Dataset records:
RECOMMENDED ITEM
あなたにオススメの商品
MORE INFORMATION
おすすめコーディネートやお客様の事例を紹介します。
...
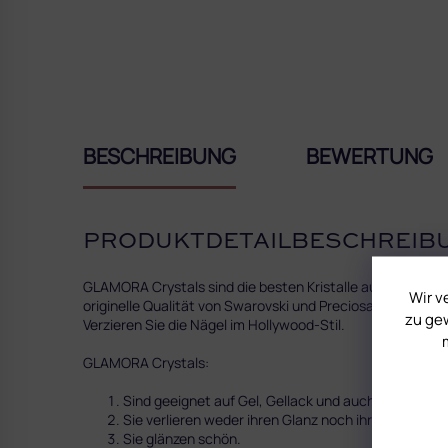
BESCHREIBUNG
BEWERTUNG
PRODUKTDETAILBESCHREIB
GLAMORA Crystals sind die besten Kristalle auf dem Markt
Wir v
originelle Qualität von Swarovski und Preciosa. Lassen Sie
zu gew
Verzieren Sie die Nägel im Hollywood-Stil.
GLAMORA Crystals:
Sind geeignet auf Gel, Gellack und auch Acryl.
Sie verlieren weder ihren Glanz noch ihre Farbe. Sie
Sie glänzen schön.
* * *
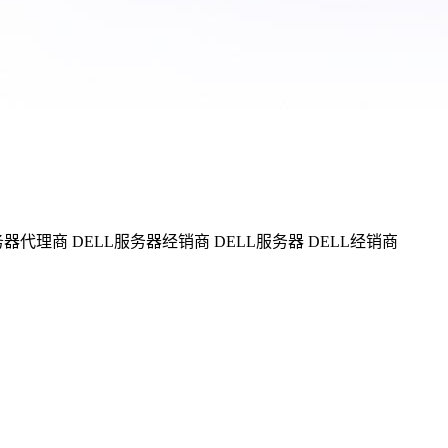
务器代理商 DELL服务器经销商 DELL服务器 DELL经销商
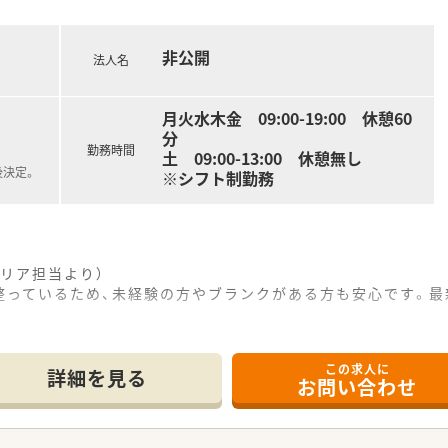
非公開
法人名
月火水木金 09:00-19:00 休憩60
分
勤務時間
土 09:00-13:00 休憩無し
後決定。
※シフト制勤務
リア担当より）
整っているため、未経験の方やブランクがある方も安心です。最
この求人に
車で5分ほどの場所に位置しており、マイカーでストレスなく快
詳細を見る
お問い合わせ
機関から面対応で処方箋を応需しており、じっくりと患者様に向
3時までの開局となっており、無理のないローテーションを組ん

Problem requirements: Copy out, unchanged, the stretch of the listing from the line containing "RECOMMENDED ITEM" through the line containing "おすすめコーディネートやお客様の事例を紹介します。".

Exercise solution:
RECOMMENDED ITEM
あなたにオススメの商品
MORE INFORMATION
おすすめコーディネートやお客様の事例を紹介します。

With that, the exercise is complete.